» **Assigned task**
An exact copy of the records is required, minus the pictures they hold.

-------------------------

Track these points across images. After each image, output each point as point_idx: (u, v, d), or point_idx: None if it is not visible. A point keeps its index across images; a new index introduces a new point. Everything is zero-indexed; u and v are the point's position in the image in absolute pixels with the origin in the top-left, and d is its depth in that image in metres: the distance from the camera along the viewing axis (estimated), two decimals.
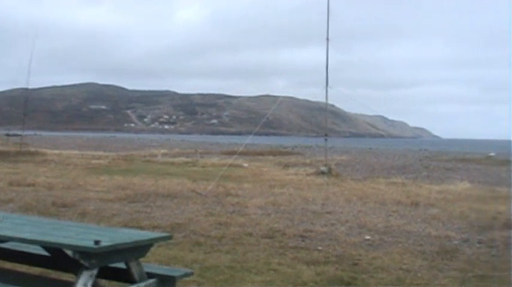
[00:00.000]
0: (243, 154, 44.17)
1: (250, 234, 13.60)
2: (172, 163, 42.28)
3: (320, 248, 12.25)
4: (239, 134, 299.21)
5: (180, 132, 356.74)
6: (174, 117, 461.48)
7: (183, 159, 47.66)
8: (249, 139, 37.45)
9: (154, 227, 14.02)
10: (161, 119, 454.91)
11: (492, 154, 74.27)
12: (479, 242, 13.40)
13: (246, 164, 40.10)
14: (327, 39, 25.46)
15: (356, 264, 10.82)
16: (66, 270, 7.43)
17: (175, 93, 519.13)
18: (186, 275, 7.67)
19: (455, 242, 13.42)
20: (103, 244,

-------------------------

» **Response area**
Track these points across images. After each image, output each point as point_idx: (u, v, d), or point_idx: None if it is not visible. A point keeps its index across images; a new index introduces a new point. Everything is zero-indexed; u and v are the point's position in the image in absolute pixels with the origin in the top-left, and d is its depth in that image in metres: the distance from the camera along the viewing axis (estimated), two decimals.
[00:00.000]
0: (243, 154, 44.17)
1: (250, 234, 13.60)
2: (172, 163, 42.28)
3: (320, 248, 12.25)
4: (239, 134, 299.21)
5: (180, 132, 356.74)
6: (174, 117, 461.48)
7: (183, 159, 47.66)
8: (249, 139, 37.45)
9: (154, 227, 14.02)
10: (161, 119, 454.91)
11: (492, 154, 74.27)
12: (479, 242, 13.40)
13: (246, 164, 40.10)
14: (327, 39, 25.46)
15: (356, 264, 10.82)
16: (66, 270, 7.43)
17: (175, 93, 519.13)
18: (186, 275, 7.67)
19: (455, 242, 13.42)
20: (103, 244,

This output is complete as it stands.